__Exercise aim__
Only one span of the listing below should come back. It runs from the line with "(fp_line (start -3 8.64)" through the line with "(fp_line (start -2 7.64) (end -2 -2.56) (stroke (width 0.1)", and each of its lines must be reproduced exactly.

*** Exercise input

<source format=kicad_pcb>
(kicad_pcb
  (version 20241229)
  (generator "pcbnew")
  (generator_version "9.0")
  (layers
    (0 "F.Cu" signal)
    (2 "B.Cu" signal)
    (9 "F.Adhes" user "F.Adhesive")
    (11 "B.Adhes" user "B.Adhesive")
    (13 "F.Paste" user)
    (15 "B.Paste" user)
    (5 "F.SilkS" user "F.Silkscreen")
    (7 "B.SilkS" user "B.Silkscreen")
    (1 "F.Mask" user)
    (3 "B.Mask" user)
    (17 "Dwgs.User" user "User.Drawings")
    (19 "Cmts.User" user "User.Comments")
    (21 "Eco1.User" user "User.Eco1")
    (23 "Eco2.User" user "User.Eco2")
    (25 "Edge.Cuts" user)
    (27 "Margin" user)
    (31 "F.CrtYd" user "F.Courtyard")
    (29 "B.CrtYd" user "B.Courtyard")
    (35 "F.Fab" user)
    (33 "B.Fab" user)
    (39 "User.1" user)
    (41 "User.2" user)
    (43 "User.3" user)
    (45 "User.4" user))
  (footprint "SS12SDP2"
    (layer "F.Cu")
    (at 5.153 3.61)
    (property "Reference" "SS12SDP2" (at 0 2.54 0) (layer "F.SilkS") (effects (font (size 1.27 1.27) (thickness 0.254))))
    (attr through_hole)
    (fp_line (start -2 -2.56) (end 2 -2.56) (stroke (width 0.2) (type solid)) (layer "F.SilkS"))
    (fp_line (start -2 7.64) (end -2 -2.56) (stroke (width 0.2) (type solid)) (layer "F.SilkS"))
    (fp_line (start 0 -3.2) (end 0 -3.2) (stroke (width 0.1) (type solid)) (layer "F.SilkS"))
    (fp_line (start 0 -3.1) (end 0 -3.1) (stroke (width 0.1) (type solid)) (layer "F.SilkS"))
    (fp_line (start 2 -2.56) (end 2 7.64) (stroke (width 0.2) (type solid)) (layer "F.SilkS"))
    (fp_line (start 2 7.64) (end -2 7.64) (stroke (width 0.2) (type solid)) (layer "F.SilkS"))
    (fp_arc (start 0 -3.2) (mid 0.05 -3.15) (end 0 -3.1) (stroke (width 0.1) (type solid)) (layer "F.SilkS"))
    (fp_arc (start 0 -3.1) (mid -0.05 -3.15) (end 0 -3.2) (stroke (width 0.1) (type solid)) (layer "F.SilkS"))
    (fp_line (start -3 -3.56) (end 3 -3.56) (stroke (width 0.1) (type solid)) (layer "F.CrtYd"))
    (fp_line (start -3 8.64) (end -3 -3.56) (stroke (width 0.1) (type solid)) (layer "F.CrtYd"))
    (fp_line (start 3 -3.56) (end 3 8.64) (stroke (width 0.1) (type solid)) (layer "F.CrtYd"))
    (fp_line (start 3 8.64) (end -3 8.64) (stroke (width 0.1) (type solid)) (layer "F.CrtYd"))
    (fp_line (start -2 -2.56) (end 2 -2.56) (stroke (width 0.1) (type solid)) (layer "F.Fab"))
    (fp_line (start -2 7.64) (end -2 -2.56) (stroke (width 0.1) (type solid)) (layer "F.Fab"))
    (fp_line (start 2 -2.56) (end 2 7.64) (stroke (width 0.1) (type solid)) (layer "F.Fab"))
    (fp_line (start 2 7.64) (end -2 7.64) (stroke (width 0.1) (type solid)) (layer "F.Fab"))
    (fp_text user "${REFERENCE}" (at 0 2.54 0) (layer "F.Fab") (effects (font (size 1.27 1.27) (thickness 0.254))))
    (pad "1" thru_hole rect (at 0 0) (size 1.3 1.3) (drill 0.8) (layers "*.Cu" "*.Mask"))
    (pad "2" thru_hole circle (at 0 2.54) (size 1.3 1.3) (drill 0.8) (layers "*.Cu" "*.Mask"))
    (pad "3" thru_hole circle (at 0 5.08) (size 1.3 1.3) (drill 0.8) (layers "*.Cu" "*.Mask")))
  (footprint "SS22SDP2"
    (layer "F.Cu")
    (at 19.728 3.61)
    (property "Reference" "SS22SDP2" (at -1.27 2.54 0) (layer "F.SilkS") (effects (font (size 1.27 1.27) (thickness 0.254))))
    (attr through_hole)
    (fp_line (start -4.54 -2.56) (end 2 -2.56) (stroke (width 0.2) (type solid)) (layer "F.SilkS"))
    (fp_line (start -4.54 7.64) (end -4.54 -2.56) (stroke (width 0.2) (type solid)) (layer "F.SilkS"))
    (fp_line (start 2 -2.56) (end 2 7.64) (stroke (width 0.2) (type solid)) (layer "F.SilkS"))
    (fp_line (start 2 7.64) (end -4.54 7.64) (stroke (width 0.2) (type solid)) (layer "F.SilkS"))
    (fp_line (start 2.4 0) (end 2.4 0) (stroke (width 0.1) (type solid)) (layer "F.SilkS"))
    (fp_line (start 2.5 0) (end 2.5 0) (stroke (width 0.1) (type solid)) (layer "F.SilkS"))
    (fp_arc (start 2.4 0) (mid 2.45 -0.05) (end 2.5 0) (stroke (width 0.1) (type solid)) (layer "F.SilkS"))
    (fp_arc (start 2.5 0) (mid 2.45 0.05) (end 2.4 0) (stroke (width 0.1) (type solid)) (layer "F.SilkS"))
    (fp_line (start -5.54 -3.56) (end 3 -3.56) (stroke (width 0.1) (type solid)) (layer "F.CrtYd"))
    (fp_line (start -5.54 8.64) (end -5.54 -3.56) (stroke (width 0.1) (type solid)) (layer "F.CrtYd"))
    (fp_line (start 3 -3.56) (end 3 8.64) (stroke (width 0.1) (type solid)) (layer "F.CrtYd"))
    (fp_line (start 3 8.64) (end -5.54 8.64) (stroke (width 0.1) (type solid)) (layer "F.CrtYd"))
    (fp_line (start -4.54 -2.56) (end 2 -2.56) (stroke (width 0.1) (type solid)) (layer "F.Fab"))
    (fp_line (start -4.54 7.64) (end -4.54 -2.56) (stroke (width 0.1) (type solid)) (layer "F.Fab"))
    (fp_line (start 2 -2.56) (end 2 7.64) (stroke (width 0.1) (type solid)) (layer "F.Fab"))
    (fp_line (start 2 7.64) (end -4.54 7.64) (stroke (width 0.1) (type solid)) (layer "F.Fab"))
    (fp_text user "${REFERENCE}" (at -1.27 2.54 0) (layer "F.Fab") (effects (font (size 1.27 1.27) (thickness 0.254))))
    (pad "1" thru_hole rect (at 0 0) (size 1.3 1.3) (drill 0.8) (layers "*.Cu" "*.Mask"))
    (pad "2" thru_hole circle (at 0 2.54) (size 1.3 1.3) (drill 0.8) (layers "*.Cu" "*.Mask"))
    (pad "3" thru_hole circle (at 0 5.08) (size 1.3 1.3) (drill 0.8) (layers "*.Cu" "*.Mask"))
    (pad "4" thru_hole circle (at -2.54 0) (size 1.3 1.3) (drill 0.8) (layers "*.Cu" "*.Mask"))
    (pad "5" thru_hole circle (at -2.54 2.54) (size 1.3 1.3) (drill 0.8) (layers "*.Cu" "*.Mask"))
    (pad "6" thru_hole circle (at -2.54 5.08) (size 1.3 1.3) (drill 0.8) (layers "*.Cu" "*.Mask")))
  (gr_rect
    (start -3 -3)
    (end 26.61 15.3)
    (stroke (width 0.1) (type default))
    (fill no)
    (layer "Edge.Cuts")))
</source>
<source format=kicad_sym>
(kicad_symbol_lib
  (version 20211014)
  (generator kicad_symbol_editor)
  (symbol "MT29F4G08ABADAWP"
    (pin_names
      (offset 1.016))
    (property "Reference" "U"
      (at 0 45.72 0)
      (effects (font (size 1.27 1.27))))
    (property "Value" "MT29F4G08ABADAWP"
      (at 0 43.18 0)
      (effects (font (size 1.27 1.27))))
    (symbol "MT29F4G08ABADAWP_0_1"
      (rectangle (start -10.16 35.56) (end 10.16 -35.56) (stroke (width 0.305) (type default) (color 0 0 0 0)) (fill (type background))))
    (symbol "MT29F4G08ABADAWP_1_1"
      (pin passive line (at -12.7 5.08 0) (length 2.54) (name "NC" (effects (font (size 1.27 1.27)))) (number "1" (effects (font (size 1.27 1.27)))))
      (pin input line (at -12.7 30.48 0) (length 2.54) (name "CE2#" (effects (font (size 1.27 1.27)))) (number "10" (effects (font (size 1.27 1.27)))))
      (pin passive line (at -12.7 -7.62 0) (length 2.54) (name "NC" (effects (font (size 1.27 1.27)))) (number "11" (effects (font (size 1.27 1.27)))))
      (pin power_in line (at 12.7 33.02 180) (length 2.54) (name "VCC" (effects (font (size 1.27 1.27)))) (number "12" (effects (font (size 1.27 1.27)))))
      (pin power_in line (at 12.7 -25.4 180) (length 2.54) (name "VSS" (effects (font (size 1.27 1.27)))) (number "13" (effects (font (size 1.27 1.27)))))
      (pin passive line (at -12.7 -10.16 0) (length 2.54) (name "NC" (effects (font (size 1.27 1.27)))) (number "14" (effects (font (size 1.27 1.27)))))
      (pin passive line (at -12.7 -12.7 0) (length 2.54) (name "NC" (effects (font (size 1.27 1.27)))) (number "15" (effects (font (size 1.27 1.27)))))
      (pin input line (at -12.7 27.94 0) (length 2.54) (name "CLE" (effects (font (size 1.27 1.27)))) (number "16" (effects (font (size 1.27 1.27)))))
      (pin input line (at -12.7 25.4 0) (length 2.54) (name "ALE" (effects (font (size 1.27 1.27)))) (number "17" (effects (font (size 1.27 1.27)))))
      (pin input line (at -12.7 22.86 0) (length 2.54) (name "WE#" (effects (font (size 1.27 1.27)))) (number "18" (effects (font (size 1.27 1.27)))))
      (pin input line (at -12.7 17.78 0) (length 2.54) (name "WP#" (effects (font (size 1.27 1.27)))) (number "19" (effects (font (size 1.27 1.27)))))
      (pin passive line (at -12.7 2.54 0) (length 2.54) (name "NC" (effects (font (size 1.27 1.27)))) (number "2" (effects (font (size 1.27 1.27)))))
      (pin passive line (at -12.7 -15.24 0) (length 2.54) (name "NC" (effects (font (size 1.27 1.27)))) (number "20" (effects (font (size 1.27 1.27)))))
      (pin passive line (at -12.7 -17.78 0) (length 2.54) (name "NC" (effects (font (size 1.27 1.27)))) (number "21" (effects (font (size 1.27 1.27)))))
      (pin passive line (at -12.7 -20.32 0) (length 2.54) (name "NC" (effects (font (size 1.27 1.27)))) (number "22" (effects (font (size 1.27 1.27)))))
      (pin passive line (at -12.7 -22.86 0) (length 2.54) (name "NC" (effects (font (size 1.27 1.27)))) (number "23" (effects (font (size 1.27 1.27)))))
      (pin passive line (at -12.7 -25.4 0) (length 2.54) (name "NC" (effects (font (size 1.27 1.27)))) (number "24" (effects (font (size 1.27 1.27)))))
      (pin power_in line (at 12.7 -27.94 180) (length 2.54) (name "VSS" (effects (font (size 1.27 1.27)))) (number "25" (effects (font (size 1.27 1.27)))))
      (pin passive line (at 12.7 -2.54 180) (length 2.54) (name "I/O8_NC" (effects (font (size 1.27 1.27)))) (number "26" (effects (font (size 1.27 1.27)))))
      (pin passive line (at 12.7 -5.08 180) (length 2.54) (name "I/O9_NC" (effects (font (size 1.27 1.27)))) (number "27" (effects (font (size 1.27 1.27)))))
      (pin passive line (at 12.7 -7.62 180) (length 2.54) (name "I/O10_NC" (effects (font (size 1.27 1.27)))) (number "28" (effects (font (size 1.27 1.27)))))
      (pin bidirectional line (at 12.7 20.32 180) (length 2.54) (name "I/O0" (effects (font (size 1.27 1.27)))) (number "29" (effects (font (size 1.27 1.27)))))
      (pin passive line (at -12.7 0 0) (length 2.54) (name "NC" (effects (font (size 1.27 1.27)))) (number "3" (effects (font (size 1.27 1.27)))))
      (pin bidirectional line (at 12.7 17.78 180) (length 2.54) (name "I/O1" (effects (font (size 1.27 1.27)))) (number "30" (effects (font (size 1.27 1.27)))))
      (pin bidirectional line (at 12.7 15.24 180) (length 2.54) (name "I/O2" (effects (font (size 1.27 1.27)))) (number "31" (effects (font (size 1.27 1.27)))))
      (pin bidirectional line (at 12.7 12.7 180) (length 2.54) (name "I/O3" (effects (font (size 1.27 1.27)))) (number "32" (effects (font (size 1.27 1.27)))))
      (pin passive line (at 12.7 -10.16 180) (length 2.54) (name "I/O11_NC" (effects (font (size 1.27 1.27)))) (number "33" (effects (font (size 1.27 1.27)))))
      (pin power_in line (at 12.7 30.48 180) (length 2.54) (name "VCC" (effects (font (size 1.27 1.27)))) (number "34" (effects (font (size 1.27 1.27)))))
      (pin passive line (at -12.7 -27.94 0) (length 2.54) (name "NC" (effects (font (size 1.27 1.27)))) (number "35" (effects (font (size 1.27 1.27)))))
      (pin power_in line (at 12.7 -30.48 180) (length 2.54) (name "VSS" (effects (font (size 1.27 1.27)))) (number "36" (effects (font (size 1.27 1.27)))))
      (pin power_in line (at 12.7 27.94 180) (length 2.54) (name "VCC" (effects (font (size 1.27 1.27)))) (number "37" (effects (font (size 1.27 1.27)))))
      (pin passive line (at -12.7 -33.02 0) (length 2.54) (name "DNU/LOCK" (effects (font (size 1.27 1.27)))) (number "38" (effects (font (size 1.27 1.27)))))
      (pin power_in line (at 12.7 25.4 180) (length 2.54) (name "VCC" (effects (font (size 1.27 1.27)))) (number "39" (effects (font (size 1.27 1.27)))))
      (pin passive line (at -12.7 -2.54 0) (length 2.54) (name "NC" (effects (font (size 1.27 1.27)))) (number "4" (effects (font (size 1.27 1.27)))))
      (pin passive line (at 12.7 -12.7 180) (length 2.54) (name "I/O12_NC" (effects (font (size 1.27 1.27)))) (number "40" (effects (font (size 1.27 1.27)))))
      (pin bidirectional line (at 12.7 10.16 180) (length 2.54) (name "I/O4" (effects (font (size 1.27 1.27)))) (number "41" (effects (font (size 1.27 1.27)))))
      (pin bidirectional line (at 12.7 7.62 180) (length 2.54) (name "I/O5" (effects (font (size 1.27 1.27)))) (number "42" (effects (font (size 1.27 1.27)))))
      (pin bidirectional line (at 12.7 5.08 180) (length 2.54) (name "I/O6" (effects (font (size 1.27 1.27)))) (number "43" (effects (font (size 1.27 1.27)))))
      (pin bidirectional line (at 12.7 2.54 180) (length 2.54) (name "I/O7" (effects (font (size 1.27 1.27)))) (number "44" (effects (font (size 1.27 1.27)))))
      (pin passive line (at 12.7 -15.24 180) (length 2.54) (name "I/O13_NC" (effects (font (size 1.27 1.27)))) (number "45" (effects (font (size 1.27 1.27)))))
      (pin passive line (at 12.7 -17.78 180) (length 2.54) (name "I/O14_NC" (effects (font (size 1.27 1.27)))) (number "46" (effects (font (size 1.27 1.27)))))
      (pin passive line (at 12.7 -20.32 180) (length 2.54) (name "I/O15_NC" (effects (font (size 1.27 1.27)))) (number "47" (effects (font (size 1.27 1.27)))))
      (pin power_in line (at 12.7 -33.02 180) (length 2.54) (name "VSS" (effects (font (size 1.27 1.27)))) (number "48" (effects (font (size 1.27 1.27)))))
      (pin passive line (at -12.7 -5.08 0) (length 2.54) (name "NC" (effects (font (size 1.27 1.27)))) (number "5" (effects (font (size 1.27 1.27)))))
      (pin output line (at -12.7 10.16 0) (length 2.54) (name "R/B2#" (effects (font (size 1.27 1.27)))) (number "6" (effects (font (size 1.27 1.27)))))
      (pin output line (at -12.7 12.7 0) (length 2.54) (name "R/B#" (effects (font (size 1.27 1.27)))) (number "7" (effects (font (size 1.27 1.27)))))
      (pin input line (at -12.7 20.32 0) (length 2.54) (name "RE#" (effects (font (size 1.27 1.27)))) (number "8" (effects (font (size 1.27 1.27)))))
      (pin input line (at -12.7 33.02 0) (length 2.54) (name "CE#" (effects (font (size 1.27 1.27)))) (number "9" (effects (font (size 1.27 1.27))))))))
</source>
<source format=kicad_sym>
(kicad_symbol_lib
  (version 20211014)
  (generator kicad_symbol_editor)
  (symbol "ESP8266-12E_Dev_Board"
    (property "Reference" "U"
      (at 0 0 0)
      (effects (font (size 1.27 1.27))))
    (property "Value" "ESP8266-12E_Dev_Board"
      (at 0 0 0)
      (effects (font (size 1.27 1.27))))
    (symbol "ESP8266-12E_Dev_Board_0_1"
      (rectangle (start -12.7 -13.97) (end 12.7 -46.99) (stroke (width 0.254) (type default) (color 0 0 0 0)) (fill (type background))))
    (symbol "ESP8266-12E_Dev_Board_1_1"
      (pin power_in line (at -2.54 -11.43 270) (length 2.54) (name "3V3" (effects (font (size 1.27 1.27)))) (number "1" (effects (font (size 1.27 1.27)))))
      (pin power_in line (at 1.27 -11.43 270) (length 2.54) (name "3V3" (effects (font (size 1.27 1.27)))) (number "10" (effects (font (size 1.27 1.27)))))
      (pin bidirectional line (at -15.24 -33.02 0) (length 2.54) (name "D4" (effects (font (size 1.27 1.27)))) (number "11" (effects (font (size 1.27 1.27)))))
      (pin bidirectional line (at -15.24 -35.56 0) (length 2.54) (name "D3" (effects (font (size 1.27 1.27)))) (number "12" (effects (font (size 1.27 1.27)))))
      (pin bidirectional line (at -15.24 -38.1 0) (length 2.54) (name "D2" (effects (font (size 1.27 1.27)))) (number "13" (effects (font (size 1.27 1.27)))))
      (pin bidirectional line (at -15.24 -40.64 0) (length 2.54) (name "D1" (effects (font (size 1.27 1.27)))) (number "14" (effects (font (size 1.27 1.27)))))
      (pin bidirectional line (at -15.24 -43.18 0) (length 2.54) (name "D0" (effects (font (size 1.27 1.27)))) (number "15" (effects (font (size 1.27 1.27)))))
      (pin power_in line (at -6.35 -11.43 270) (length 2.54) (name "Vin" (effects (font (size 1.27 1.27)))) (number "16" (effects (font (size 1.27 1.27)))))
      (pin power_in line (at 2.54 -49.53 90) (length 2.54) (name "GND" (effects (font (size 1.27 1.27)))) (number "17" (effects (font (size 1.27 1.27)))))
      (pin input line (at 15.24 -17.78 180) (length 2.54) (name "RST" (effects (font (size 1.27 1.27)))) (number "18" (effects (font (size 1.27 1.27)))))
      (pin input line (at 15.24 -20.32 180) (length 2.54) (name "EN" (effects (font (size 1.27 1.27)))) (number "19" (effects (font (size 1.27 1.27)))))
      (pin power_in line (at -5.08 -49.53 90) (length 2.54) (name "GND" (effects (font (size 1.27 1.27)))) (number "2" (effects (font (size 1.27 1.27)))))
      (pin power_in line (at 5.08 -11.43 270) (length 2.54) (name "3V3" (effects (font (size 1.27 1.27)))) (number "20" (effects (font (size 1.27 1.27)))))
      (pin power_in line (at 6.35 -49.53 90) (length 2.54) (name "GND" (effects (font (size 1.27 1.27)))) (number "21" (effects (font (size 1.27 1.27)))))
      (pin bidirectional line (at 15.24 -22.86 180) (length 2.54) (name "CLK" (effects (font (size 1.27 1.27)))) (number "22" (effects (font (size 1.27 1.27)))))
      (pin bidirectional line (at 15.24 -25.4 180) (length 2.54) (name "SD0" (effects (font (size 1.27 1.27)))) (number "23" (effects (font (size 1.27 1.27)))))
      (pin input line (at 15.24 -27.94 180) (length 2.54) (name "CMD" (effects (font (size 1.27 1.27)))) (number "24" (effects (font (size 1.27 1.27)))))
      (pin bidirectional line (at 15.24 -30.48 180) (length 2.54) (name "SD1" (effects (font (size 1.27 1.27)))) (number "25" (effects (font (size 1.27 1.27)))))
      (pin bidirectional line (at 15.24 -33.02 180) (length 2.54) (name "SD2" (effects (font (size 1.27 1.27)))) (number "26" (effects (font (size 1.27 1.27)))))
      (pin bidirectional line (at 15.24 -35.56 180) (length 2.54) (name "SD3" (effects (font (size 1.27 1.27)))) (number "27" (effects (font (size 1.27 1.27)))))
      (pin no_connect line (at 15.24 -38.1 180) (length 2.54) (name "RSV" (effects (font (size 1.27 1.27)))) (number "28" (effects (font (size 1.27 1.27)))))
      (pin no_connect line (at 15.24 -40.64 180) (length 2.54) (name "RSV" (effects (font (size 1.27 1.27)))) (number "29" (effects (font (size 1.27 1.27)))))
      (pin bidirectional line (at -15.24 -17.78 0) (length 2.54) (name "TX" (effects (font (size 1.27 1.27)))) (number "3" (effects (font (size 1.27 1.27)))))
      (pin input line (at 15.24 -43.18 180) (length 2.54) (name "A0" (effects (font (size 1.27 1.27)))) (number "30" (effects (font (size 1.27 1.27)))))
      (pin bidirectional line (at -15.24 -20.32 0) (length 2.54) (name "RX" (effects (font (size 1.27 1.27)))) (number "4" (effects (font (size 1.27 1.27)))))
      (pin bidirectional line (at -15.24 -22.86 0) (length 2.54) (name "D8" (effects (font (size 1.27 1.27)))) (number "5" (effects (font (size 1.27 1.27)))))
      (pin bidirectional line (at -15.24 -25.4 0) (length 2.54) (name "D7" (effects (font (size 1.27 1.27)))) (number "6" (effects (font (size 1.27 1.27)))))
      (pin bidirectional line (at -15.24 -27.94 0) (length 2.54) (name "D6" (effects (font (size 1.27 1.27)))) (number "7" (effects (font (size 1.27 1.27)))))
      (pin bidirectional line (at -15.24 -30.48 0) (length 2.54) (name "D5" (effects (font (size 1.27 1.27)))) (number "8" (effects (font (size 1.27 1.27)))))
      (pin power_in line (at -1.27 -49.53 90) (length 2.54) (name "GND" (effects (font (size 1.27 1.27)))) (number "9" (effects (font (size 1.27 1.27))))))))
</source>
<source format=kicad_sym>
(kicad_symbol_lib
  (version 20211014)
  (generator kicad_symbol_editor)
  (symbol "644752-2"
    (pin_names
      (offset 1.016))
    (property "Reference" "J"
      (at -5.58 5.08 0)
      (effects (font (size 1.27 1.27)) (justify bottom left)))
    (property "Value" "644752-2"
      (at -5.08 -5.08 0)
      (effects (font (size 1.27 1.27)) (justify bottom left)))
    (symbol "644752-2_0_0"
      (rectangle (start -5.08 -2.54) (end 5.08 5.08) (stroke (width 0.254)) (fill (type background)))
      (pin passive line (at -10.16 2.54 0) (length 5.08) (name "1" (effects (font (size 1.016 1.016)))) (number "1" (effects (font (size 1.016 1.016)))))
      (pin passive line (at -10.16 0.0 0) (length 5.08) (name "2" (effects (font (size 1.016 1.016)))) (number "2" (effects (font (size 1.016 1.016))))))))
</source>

******

__Answer box__
    (fp_line (start -3 8.64) (end -3 -3.56) (stroke (width 0.1) (type solid)) (layer "F.CrtYd"))
    (fp_line (start 3 -3.56) (end 3 8.64) (stroke (width 0.1) (type solid)) (layer "F.CrtYd"))
    (fp_line (start 3 8.64) (end -3 8.64) (stroke (width 0.1) (type solid)) (layer "F.CrtYd"))
    (fp_line (start -2 -2.56) (end 2 -2.56) (stroke (width 0.1) (type solid)) (layer "F.Fab"))
    (fp_line (start -2 7.64) (end -2 -2.56) (stroke (width 0.1) (type solid)) (layer "F.Fab"))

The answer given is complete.